### PAGE TEXT
↓↓↓

Re: Failure Domain = NVMe?

[Date Prev][Date Next][Thread Prev][Thread Next][Date Index][Thread Index]

 



Istvan,

I agree that there is always risk with failure-domain < node, especially
with EC pools.  We are accepting this risk to lower the financial barrier
to entry.

In our minds, we have good power protection and new hardware, so the
greatest immediate risks for our smaller cluster (approaching 6 OSD nodes
and 48 HDDs) are NVMe write exhaustion and HDD failures.   Since we have
multiple OSDs sharing a single NVMe device it occurs to me that we might
want to get Ceph to 'map' against that.  In a way, NVMe devices are our
'nodes' at the current size of our cluster.

-Dave

--
Dave Hall
Binghamton University

On Wed, Mar 10, 2021 at 10:41 PM Szabo, Istvan (Agoda) <
Istvan.Szabo@xxxxxxxxx> wrote:

> Don't forget if you have server failure you might loose many objects. If
> the failure domain is osd, it means let's say you have 12 drives in each
> server, 8+2 EC in an unlucky situation can be located in 1 server also.

↑↑↑

Stored entries:
↓↓↓

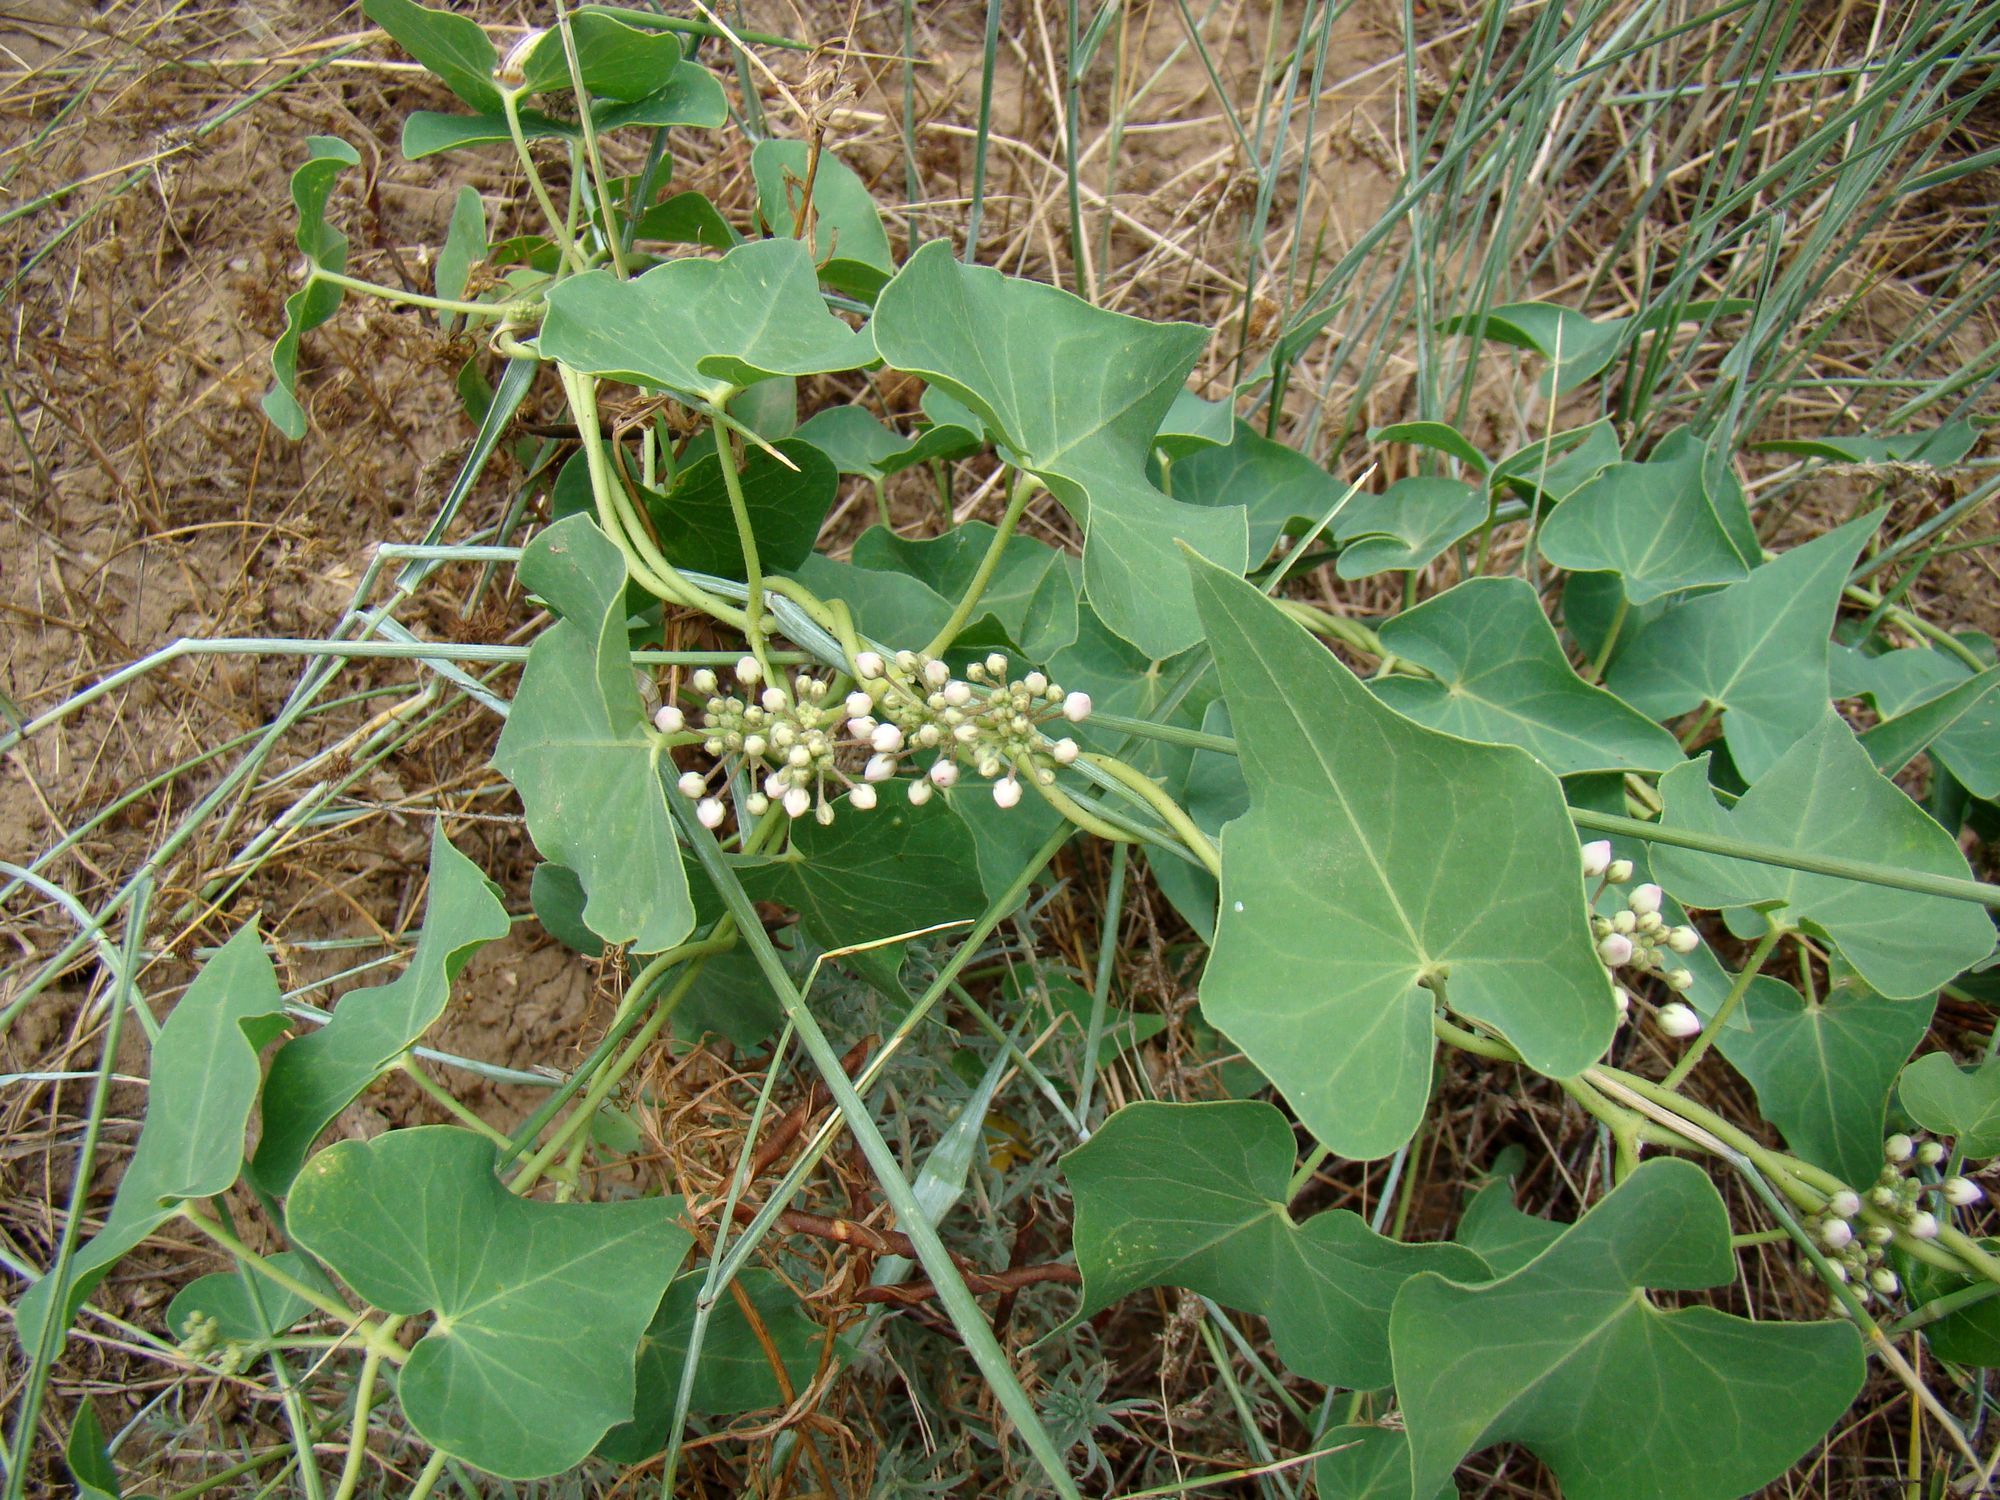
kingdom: Plantae
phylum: Tracheophyta
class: Magnoliopsida
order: Gentianales
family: Apocynaceae
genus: Cynanchum
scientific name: Cynanchum acutum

↑↑↑

### THE TASKS
**a.** Condense the paragraph of the email that begins "In our minds, we have good power protection" into a short bulleted list that keeps its main facts.
**b.** According to the email, what size is the smaller cluster approaching?
**c.** Copy the email's text between "I agree that" and "of our cluster.", inclusive.

### ANSWERS
**a.**
- The cluster has good power protection and new hardware.
- It is a smaller cluster, approaching 6 OSD nodes and 48 HDDs.
- Its greatest immediate risks are NVMe write exhaustion and HDD failures.
- Because multiple OSDs share a single NVMe device, it might be worth getting Ceph to "map" against that.
- At the cluster's current size, the NVMe devices are in a way its "nodes."

**b.** 6 OSD nodes and 48 HDDs.

**c.**
I agree that there is always risk with failure-domain < node, especially
with EC pools.  We are accepting this risk to lower the financial barrier
to entry.

In our minds, we have good power protection and new hardware, so the
greatest immediate risks for our smaller cluster (approaching 6 OSD nodes
and 48 HDDs) are NVMe write exhaustion and HDD failures.   Since we have
multiple OSDs sharing a single NVMe device it occurs to me that we might
want to get Ceph to 'map' against that.  In a way, NVMe devices are our
'nodes' at the current size of our cluster.